Archer2 storage space and MetUM running requirements for PolarRES

Yet another config question I’m afraid. I’m still working on producing my own ancillaries from high—resolution orography data for the Arctic and Antarctic but more work to do before I can get them into ancil format. In the meantime, I’ve tried to run Andrew’s Antarctic CORDEX simulations for December 2000 using the ancillaries , SST, SIC and forcing data that he already has, but keep stumbling up against ‘file not found’ errors. It first happened during the make ancils steps, which I was able to overcome because I have the ancils produced by Andrew’s previous simulations. However, I’m now getting the same error in the glm recon step, specifically “Failed to open file /work/n02/n02/shakka/cylc-run/u-co137/share/cycle/20001201T0000Z/glm/ics/glm_atmanl”. I’ve verified that the file is definitely there on archer – it’s almost like my account on pumatest isn’t able to ‘see’ the file system on archer – can you think of any reasons for this?

Best wishes,

Ella

In /work/n02/n02/shakka/cylc-run/u-co137/log/job/20001201T0000Z/Antarctic_CORDEX_0p11deg_ancil_orog/01/job.out
There is a message about a missing file.
Your file doesn’t really exist as a file: it’s a link. Specifically, it’s a link to qrparm.mask_igbp , which is itself a link to
/home/n02/n02/shakka/remaking_ancils/mask
and this is in the /home directory, so can’t be seen from the compute nodes.

It needs to be on /work , so perhaps you should make a directory on /work and put your files here?

Hi Dave, the symlink was me, but I hadn’t remembered that the compute nodes can’t see /home ! A rookie mistake. I’ll change that now.
Thanks,
Ella

Hi CMS, returning to this ticket as I still have some storage questions.

I am expecting that I will be producing a large amount of data in my polarRES simulations, and I am wondering:

a) is there a script somewhere that can collect the umnsaa* outputs from subdirectories within the cylc-run directory and concatenate it like on Monsoon/MASS?

b) has anyone done any automation for archiving / transferring files from archer for storage and post-processing? Eventually the data need to be archived, but I need to post-process them (CMOR-ise and extract individual variables) and check them first, probably on Jasmin.

c) where do other modelling groups put their data during the production of long simulations like this? Is it best to keep it on archer or jasmin (for instance)? And if there’s a place people often store long simulations’ data, can I access this?

At the moment I’m testing different configurations with different initialisation / forecast times for a one-month period - one month of data on my Antarctic domain (640x702) is about 45 GB, but I’m looking at reducing the domain size.

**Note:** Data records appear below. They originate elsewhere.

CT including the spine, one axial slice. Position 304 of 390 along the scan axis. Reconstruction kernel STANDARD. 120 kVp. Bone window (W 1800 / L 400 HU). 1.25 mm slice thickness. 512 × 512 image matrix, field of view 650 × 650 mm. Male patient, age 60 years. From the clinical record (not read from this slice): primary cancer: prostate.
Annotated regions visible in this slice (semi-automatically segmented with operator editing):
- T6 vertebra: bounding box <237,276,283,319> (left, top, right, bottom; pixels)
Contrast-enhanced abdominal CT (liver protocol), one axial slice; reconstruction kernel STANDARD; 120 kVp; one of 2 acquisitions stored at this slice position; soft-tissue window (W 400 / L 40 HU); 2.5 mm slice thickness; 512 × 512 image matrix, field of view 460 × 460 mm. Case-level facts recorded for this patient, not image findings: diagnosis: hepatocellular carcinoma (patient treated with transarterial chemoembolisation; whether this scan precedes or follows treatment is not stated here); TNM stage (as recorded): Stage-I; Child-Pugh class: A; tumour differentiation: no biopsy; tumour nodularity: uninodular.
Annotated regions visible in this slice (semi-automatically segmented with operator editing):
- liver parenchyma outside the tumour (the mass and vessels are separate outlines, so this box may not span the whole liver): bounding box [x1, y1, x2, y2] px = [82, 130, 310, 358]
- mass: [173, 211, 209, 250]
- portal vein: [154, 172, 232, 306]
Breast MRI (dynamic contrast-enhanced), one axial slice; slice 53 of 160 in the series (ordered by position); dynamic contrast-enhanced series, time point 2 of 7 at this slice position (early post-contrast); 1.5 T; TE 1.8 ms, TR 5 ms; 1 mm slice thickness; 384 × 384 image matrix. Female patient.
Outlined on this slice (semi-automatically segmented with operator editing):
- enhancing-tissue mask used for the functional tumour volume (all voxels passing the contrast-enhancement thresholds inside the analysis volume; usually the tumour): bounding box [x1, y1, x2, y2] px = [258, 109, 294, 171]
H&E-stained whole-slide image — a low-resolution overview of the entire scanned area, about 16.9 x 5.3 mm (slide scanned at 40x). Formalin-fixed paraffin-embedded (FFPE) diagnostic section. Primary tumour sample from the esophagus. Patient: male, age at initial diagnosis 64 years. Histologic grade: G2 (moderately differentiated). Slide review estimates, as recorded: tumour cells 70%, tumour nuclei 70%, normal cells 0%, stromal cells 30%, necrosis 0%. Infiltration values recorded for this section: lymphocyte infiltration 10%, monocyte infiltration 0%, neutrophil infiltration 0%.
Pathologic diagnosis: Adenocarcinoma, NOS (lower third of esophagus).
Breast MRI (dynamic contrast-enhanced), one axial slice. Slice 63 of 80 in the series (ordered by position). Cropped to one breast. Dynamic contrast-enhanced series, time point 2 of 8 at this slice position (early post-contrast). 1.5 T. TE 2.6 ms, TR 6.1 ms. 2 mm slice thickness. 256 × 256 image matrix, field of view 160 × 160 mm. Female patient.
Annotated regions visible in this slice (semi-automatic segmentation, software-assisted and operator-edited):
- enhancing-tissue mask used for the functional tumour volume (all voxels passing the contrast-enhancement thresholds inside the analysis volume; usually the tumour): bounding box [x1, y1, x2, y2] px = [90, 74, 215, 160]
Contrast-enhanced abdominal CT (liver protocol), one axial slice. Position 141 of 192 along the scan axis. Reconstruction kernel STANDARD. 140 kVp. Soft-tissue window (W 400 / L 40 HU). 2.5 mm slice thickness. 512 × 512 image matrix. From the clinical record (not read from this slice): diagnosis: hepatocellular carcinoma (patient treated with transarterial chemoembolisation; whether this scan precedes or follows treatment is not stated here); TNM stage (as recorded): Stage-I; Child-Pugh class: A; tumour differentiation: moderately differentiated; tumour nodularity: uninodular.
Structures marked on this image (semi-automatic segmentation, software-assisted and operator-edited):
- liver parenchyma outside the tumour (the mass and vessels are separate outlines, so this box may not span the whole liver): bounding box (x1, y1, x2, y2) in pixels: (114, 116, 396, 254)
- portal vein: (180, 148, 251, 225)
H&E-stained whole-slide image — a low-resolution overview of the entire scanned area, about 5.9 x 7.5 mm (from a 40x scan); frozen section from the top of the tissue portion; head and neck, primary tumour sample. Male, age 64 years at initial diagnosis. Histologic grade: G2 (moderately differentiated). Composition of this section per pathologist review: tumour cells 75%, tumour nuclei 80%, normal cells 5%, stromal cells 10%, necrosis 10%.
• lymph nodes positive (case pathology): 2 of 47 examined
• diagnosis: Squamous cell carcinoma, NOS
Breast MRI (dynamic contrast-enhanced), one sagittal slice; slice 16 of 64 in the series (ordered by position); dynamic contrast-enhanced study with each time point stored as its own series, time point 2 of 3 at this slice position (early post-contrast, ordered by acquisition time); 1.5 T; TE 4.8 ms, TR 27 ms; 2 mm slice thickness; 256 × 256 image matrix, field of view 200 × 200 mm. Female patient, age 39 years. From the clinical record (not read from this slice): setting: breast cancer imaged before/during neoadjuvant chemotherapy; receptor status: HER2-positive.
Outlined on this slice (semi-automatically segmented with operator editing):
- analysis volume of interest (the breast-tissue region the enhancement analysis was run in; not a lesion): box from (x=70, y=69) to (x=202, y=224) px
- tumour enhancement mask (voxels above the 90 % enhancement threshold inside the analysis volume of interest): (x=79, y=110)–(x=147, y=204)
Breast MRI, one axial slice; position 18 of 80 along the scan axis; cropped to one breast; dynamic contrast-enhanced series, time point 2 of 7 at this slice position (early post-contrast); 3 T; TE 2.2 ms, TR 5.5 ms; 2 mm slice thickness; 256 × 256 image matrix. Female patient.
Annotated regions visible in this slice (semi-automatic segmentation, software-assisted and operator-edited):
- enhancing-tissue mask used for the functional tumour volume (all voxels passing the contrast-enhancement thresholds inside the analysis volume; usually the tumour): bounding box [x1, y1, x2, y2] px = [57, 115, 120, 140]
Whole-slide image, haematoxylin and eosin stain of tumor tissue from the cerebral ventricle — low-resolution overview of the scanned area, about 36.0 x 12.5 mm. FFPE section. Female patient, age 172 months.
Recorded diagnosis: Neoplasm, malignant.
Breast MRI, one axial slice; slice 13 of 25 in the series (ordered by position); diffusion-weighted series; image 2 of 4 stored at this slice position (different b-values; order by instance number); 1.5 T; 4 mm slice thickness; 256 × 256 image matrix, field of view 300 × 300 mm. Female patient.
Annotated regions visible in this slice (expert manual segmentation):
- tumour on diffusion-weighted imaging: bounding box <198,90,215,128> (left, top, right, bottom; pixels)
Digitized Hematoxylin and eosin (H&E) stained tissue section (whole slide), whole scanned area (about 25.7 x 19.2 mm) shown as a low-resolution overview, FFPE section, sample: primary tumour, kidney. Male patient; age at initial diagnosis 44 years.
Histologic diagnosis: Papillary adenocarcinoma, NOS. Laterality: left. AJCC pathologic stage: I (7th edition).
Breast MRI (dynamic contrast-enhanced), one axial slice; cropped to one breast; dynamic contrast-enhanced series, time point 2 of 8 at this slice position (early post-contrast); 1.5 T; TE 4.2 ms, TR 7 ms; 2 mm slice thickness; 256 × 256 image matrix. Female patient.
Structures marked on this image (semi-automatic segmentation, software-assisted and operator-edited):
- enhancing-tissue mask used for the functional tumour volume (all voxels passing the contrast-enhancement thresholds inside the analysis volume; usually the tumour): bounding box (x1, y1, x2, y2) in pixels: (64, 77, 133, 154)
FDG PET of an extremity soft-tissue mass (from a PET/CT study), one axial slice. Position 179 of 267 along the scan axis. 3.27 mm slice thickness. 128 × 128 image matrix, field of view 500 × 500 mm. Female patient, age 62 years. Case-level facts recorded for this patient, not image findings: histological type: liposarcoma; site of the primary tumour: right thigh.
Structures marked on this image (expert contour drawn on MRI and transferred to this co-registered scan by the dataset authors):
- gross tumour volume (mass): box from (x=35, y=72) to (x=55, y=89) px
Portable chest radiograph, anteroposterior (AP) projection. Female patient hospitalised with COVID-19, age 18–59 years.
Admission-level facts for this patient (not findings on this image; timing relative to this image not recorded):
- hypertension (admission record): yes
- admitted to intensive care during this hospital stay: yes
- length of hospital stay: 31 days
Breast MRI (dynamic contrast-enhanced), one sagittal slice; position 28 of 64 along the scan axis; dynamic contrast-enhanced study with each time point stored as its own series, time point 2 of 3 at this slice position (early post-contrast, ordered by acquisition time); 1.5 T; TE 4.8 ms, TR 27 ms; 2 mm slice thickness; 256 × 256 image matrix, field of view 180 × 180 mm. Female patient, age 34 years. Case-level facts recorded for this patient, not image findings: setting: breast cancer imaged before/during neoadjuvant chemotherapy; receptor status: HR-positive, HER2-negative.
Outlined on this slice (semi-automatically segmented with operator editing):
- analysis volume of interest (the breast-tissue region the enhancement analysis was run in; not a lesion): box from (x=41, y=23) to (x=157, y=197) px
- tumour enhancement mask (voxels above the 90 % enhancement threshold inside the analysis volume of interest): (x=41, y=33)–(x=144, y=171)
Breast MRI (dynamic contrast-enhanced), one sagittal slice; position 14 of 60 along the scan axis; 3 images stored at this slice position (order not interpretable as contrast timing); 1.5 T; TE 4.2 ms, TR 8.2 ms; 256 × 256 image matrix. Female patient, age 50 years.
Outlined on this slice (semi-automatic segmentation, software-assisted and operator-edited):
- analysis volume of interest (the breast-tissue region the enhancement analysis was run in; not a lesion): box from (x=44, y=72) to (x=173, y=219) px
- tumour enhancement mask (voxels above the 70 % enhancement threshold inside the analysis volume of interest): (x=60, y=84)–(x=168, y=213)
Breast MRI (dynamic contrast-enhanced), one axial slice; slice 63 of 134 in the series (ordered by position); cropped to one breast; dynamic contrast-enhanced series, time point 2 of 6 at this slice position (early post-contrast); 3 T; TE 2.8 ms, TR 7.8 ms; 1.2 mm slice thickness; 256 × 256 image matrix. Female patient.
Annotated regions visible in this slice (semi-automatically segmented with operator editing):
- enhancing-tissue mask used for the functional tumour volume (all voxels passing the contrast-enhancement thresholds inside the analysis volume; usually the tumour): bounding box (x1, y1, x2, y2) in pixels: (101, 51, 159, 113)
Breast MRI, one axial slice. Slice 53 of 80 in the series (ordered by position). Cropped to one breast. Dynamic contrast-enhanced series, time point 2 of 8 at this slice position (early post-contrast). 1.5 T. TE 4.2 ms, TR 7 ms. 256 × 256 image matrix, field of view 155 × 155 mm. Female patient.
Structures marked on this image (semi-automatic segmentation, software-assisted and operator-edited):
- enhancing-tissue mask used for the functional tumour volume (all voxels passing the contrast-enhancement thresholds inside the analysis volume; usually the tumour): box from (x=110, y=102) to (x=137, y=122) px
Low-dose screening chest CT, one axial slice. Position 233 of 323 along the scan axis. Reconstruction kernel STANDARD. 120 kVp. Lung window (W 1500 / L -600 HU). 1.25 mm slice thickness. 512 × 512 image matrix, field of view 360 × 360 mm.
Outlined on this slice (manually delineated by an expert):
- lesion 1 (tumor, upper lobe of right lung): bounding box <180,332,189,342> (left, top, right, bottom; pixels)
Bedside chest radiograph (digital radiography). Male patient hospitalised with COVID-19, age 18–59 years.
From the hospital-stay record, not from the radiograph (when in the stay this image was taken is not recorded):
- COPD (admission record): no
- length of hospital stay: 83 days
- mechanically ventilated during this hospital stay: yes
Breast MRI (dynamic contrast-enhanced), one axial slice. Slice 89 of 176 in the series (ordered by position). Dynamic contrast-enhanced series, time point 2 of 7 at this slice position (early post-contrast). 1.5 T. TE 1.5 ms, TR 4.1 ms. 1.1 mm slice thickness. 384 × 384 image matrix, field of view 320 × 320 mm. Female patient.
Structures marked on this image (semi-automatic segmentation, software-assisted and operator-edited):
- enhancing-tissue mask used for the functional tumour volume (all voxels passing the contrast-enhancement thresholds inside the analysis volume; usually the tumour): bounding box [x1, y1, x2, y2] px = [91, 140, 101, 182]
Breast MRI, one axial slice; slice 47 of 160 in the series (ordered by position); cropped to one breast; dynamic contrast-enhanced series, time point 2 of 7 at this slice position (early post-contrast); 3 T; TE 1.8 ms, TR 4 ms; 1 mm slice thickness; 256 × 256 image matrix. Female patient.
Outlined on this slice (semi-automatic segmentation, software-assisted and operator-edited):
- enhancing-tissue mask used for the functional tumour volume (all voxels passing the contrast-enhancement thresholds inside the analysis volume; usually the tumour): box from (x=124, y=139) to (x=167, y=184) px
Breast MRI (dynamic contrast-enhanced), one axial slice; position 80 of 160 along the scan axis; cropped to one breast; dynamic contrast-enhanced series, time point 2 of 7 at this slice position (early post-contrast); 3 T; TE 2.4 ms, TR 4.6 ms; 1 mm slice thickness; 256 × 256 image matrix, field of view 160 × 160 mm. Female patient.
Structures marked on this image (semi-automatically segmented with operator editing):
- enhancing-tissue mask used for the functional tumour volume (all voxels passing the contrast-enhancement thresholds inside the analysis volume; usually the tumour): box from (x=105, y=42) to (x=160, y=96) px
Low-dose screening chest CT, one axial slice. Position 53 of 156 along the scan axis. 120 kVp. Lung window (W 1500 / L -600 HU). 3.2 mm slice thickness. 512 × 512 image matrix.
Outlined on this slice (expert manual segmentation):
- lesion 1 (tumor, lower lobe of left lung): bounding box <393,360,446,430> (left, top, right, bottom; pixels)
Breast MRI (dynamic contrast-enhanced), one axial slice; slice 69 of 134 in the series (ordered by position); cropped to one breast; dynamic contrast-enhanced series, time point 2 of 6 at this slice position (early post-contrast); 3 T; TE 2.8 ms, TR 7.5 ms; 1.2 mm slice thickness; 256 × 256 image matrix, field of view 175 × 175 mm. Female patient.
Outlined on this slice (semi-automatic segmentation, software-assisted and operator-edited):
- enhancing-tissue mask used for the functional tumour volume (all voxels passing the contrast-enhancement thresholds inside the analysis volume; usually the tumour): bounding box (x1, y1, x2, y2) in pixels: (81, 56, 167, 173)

The Arctic domain is 540x544 so should be a similar(ish) size. I’ll be doing the period 2000-2021 for both of those domains, plus eventually running 1985-2100 for both too, so it will be a non-trivial amount of data!

Best wishes,
Ella

Hi Ella,

a) I’m not completely sure what you mean here. Do you mean the archive structure of the data in MASS? Or is it some script that is run separately on Monsoon before data is put into MASS? If the later could you point us to the script used on Monsoon or point us to the task that does this in a suite?

b) Coincidently someone else asked about automating transfer of data from ARCHER2 to JASMIN in a nesting suite earlier this week. :upside_down_face: Pptransfer in UM nesting suite. However i’m just thinking now that rather than pfaffing with pptransfer you could try replacing the moo commands with rsync in the archive app to do the transfer. With rsync the task would have to then run as a background task on a specific ARCHER2 login node.

c) Typically people transfer their data to JASMIN, as large amounts cannot be kept on ARCHER2. For long term storage, or data that is not going to be used immediately, data should be migrated to Elastic Tape at JASMIN rather than left on disk.

Hope that helps,
Regards,
Ros.

Hi Ros, thanks for your response. On a): I seem to remember there is an archiving script that collates the data from subdirectories and prepares it before it gets archived - part of the ‘archive’ step I believe?

I’ll have a read-through of the pptransfer ticket (or I could just turn around and ask my colleague Ruth who is sitting behind me!) and see if I can find some space on jasmin somewhere.

Thanks as always for your help.
Best wishes
Ella